═══ INFORMATION
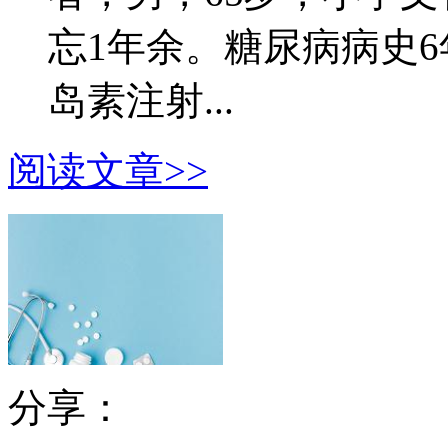
忘1年余。糖尿病病史
岛素注射...
阅读文章>>
分享：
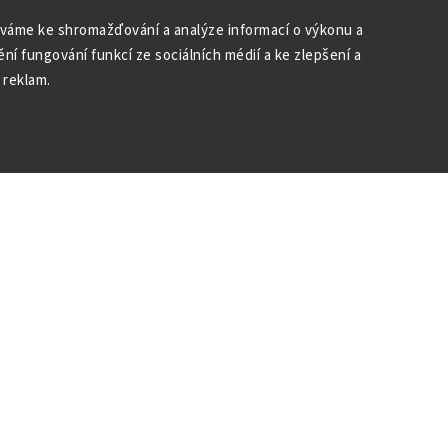
váme ke shromažďování a analýze informací o výkonu a
ní fungování funkcí ze sociálních médií a ke zlepšení a
 reklam.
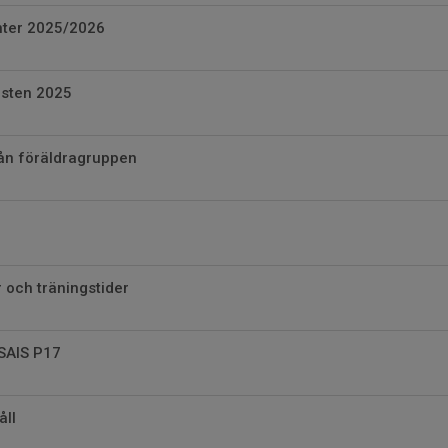
nter 2025/2026
östen 2025
rån föräldragruppen
 och träningstider
 SAIS P17
ll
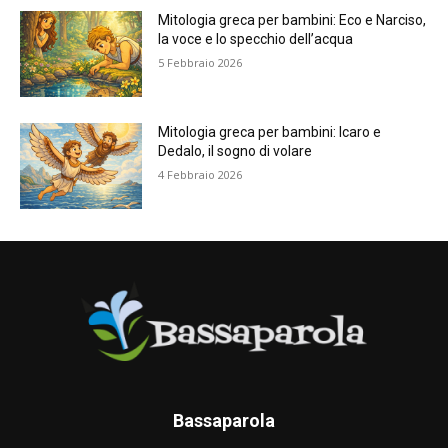
Mitologia greca per bambini: Eco e Narciso,
la voce e lo specchio dell’acqua
5 Febbraio 2026
Mitologia greca per bambini: Icaro e
Dedalo, il sogno di volare
4 Febbraio 2026
Bassaparola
══════
Within the entries above, how many lines include the word "Mitologia"? Respond with the number only.

2